I attended a work-related conference Wednesday that I went to because I had to and it was a good excuse to get out of the office, and ended up walking away with some inspiration that is meaningful to me personally. During one particular session, the focus was on our own personal gifts and skills and abilities and the importance of being in a job/finding work that values these - for me, at this point, it is an absolute necessity that I find something that values my gifts, skills and abilities. For seven years I have been trying to make myself fit in a place that is sooooo not the right environment for me. It, and the people in it, does not value who or what I am or what I contribute, which has resulted in me feeling so badly about myself. My self-esteem is in the shitter from being in this horrible environment which has made me feel like "Maybe I'm not as competent, efficient, smart as I thought I was, since none of these jokers seems to appreciate or value anything about me." Something crystallized for me Wednesday and I started to think..."What if it's them and not me? What if that place is not a good fit for ME?"
I am waiting to hear back from an interview I had earlier in the month and while it is not my dream job - because I don't know what that is - it would be a million times better than where I am now. I have another interview Friday. My goal is to no longer be working for my current employer by the end of 2011. I am writing and re-writing my letter of resignation in my head on a daily basis - it goes something like this: "Fuuuuuuuuuuucccccckkkkkk youuuuuuuuuuuuuuuuuuuuuuuuuuuuuuu." Short, sweet, and to the point.

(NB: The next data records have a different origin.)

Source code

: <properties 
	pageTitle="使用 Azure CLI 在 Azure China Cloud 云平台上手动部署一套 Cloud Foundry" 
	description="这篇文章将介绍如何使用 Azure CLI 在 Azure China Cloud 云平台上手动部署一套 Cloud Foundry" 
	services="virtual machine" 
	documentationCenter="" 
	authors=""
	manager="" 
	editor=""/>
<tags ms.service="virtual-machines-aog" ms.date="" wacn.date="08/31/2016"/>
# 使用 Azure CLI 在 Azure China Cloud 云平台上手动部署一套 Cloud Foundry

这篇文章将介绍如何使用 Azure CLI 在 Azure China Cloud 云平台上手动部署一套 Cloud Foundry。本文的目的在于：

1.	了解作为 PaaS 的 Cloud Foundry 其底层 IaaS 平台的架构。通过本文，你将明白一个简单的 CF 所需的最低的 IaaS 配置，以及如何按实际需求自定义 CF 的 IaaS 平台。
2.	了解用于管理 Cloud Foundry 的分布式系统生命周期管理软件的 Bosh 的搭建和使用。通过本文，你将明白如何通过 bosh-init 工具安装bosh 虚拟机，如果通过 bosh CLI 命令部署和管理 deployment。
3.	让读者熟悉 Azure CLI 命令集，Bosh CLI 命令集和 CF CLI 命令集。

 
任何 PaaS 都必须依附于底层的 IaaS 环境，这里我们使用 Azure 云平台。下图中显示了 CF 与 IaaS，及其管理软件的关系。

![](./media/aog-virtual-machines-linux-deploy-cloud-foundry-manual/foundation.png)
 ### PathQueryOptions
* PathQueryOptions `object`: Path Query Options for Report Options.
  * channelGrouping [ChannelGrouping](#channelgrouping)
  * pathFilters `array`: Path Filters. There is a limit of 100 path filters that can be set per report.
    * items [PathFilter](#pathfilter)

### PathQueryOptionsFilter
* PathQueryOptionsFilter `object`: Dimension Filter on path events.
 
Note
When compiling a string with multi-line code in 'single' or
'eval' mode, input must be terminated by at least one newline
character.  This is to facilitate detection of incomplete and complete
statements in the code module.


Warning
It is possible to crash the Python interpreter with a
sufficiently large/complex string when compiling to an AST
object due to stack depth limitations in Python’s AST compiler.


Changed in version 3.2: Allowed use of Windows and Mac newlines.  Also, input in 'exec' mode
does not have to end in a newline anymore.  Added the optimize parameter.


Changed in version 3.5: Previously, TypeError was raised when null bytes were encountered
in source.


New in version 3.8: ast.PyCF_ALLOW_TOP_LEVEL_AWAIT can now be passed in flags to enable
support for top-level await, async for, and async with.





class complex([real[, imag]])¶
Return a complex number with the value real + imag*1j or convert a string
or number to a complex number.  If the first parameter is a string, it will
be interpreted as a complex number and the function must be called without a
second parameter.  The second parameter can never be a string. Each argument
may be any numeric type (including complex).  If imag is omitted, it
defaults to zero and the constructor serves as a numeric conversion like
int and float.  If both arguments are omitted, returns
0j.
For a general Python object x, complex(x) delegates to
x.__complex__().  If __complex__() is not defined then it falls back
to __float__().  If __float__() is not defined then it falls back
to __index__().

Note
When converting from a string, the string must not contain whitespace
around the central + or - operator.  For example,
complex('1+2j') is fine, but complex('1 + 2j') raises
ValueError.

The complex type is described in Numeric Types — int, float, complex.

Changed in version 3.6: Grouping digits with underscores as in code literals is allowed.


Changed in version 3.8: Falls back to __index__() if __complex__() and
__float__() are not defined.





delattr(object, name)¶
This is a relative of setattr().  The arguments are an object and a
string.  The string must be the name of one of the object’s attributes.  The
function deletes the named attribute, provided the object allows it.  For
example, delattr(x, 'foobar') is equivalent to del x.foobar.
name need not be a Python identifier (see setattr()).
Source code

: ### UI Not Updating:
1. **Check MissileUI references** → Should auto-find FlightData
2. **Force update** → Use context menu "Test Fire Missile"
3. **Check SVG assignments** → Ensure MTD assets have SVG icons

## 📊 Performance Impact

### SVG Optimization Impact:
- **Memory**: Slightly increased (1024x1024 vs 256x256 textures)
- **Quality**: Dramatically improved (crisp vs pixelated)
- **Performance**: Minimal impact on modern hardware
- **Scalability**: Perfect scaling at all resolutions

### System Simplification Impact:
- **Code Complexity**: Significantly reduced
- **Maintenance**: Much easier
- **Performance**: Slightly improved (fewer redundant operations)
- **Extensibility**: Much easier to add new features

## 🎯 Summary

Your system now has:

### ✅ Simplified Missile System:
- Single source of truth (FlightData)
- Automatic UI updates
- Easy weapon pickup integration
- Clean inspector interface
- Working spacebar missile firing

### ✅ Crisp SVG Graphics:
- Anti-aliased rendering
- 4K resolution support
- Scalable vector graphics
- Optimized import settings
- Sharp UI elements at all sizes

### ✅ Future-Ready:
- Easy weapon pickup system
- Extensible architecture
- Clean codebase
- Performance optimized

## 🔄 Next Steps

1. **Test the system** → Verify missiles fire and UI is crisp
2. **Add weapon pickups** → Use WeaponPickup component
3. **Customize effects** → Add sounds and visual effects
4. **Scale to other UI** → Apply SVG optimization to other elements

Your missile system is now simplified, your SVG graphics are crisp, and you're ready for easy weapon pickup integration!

Yesterday we had our 20-week ultrasound and the boy looks great! They looked at all of his parts but to be honest, to the untrained eye many parts just looked blobby so I'll take their word for it that the blobs are what they're supposed to be. Our house is a total disaster - messy, dirty, in need of all kinds of updates - and I get really anxious when I think about it too much. We are hoping to have the money to put in new flooring in the two bedrooms at Christmas, and then do the living room sometime before March. The whole house, all 860 sf, needs to be painted on the inside and it needs to be scrubbed top to bottom. I haven't the energy nor interest to take on any of these tasks. J. promises it will all get done so I need to chill the fuck out and let him take care of it. I do want it to be somewhat more livable though before baby E gets here.